## WORK REQUEST
Omit every picture, then return the listing verbatim.

## DATA PROVIDED
━━━━━━━━

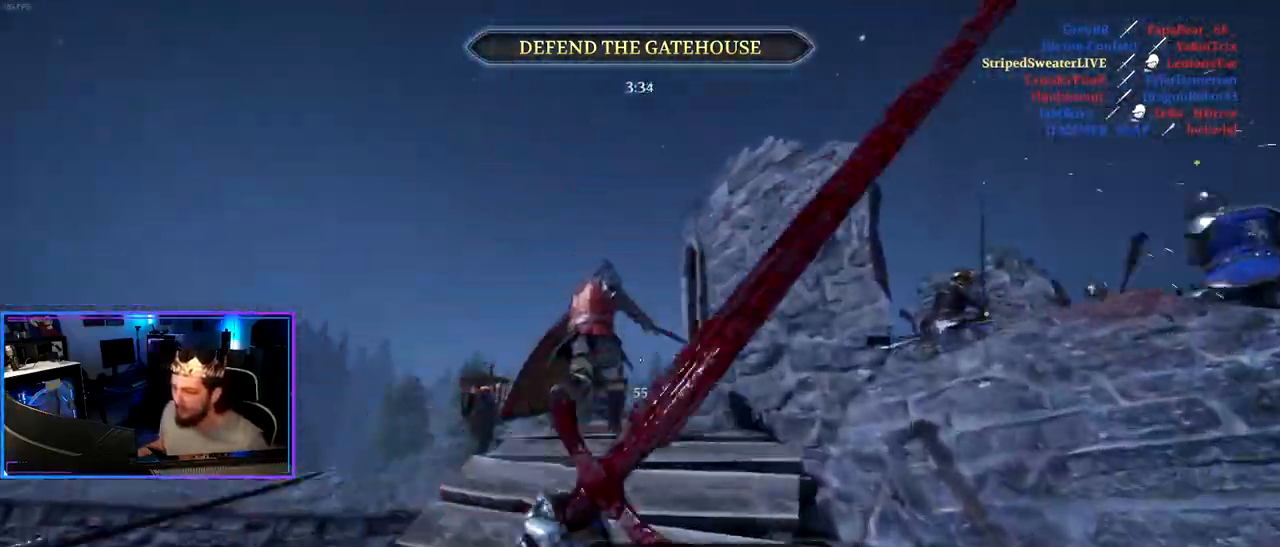
{"keys": ["d", "shift", "space", "w"], "mouse": [], "mouse_move": "still", "events": [[167, "d", "down"], [483, "space", "down"]]}
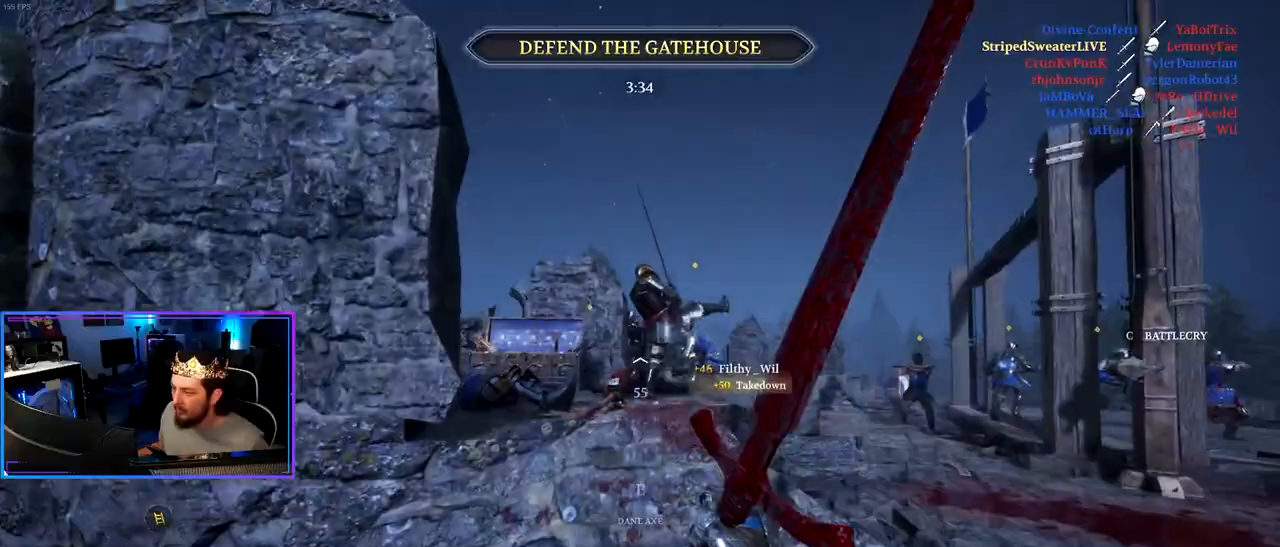
{"keys": ["shift", "w"], "mouse": [], "mouse_move": "left", "events": [[33, "d", "up"], [33, "mouse_wheel", "down"], [83, "space", "up"], [133, "a", "down"], [183, "mouse_wheel", "up"], [367, "a", "up"]]}
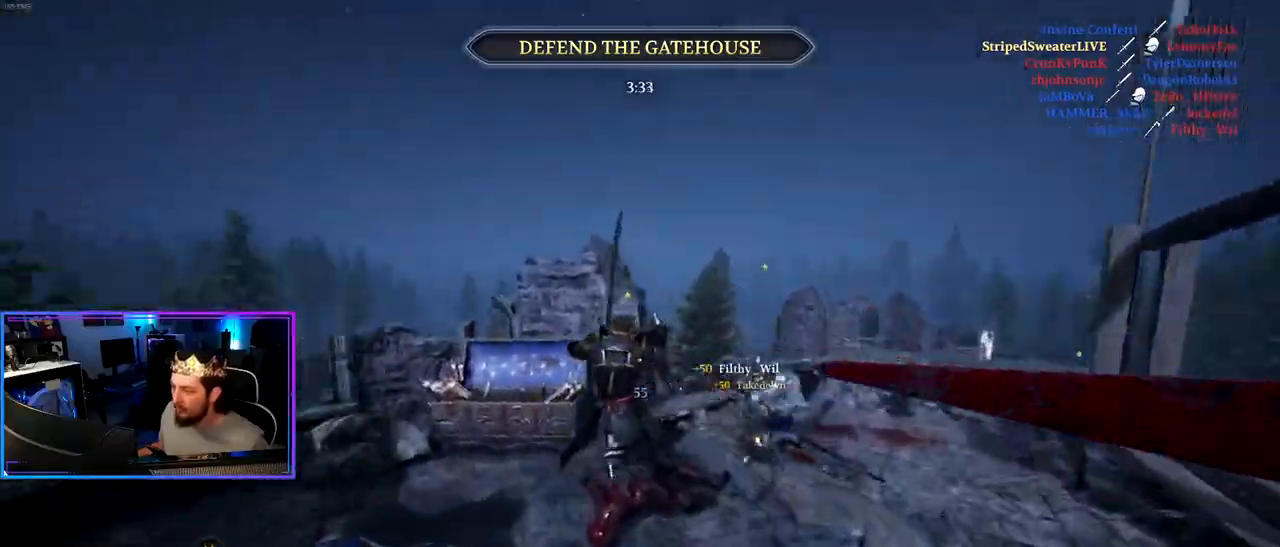
{"keys": ["shift", "w"], "mouse": [], "mouse_move": "right", "events": []}
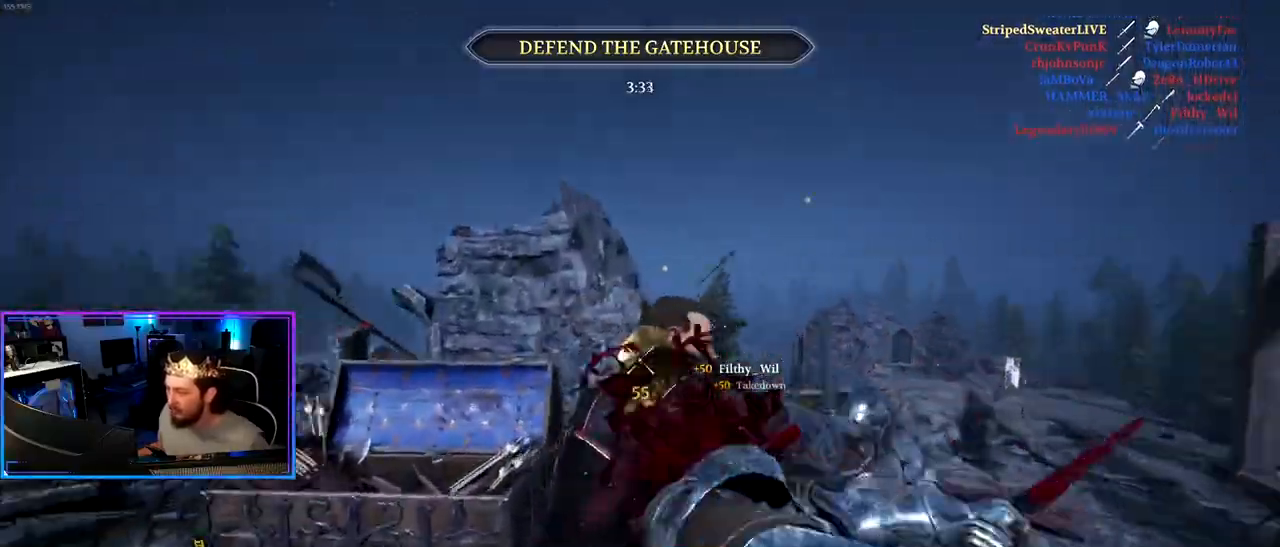
{"keys": ["a", "shift", "w"], "mouse": [], "mouse_move": "right", "events": [[17, "a", "down"], [67, "w", "up"], [217, "shift", "up"], [217, "w", "down"], [250, "shift", "down"], [400, "mouse_wheel", "down"], [483, "mouse_wheel", "up"]]}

━━━━━━━━

## EXERCISE OUTPUT
{"keys": ["d", "shift", "space", "w"], "mouse": [], "mouse_move": "still", "events": [[167, "d", "down"], [483, "space", "down"]]}
{"keys": ["shift", "w"], "mouse": [], "mouse_move": "left", "events": [[33, "d", "up"], [33, "mouse_wheel", "down"], [83, "space", "up"], [133, "a", "down"], [183, "mouse_wheel", "up"], [367, "a", "up"]]}
{"keys": ["shift", "w"], "mouse": [], "mouse_move": "right", "events": []}
{"keys": ["a", "shift", "w"], "mouse": [], "mouse_move": "right", "events": [[17, "a", "down"], [67, "w", "up"], [217, "shift", "up"], [217, "w", "down"], [250, "shift", "down"], [400, "mouse_wheel", "down"], [483, "mouse_wheel", "up"]]}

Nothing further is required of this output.